Reproduce the lines that run from the one containing "in the folders" through the one containing "## Knitting in MacOS", keeping both of those lines. Reproduce nothing else from the records.

Provided entries START

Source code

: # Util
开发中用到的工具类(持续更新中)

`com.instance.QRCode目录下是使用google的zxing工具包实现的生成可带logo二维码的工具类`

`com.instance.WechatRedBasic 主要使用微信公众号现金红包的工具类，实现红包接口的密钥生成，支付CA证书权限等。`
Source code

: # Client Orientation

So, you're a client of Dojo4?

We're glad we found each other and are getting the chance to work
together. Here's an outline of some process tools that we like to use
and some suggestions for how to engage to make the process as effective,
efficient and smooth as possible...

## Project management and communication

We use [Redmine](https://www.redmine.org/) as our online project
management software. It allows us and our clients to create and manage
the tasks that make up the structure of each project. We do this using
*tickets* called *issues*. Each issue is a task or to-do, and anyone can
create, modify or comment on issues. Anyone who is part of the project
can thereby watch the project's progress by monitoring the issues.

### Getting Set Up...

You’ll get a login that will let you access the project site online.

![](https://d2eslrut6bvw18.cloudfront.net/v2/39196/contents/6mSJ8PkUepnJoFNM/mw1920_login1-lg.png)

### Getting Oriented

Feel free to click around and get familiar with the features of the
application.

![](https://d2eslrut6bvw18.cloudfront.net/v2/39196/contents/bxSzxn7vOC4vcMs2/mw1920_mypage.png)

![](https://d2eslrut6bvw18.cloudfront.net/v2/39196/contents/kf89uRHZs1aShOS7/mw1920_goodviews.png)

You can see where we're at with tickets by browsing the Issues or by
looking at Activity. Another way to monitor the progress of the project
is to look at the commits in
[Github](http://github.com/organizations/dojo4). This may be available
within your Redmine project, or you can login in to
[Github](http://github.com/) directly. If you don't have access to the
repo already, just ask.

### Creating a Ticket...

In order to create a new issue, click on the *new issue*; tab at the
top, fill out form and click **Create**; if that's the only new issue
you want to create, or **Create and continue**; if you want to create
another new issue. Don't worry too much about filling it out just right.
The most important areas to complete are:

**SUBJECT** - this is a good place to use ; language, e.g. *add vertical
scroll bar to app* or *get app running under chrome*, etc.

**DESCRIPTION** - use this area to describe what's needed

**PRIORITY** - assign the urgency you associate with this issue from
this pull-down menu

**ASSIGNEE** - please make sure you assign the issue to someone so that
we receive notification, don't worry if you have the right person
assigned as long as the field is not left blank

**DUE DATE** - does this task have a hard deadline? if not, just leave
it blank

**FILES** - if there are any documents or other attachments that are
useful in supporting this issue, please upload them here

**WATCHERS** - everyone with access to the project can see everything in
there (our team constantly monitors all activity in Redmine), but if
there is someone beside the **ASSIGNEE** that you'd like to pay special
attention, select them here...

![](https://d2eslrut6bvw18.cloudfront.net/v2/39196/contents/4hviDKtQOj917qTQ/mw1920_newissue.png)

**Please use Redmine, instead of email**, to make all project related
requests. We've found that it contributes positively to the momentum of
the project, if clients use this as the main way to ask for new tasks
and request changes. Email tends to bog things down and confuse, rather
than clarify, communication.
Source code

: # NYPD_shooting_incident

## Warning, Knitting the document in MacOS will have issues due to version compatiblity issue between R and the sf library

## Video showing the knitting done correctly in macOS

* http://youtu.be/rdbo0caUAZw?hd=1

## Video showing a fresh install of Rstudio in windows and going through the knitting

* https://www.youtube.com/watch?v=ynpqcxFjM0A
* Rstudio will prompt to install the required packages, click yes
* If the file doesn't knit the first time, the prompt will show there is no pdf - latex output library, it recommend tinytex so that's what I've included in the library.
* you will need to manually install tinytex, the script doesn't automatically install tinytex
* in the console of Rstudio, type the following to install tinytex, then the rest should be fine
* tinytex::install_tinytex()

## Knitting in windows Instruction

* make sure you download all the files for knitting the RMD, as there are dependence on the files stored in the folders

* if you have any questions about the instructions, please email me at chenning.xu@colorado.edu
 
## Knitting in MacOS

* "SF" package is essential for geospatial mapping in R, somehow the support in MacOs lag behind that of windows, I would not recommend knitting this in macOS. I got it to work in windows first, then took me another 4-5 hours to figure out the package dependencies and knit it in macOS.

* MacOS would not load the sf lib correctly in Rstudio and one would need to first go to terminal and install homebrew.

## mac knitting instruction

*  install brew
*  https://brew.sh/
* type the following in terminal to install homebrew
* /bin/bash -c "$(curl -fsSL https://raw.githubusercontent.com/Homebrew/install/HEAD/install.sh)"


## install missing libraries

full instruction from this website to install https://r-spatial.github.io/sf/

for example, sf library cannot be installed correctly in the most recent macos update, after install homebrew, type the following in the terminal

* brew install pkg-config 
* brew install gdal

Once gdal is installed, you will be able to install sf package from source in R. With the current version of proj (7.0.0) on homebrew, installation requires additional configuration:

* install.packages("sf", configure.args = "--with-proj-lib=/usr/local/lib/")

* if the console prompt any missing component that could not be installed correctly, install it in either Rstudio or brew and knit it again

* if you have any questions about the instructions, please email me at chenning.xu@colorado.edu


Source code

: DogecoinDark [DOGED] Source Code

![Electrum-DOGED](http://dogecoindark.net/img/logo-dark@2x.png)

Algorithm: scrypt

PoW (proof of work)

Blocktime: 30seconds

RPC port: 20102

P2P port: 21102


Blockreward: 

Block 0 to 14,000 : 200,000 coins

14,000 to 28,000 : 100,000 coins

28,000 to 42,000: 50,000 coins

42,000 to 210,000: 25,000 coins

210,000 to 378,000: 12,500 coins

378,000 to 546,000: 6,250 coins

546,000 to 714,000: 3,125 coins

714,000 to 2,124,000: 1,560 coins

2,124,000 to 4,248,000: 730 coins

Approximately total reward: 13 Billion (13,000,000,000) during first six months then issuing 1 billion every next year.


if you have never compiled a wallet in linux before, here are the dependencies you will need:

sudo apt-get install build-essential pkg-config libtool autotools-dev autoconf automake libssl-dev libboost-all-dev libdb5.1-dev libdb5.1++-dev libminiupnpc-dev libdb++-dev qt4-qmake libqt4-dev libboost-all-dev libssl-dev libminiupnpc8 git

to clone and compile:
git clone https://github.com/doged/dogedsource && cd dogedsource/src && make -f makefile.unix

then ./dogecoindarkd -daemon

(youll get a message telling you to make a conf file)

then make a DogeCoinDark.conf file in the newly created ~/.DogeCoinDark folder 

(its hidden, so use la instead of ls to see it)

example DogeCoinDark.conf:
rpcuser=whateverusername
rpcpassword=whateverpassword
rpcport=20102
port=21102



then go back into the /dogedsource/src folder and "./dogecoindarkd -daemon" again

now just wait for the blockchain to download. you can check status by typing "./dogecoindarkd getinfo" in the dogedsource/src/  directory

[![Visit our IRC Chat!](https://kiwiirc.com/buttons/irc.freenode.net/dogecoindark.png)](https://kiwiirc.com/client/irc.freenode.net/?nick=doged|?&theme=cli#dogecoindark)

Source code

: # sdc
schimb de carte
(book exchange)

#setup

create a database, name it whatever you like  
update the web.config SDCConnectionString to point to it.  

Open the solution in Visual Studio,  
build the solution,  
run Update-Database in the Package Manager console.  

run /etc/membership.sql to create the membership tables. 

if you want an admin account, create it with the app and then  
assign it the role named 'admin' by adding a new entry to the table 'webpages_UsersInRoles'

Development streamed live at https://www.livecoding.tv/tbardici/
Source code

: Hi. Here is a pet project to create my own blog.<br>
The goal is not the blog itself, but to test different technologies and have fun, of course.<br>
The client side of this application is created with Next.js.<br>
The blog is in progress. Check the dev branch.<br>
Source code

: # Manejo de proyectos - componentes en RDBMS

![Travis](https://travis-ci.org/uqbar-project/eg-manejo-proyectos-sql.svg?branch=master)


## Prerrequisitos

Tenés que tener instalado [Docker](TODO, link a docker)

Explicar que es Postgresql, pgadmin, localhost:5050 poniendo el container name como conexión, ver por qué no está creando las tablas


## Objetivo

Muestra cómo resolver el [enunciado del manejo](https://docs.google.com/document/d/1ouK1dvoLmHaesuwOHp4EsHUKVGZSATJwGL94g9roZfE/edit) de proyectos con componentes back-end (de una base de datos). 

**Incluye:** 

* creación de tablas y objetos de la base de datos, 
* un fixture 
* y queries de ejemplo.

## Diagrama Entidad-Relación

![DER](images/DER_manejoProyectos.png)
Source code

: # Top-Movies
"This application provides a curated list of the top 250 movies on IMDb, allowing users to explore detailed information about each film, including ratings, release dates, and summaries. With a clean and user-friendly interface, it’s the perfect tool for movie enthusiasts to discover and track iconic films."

Provided entries END

§ **Output for this exercise**
* make sure you download all the files for knitting the RMD, as there are dependence on the files stored in the folders

* if you have any questions about the instructions, please email me at chenning.xu@colorado.edu
 
## Knitting in MacOS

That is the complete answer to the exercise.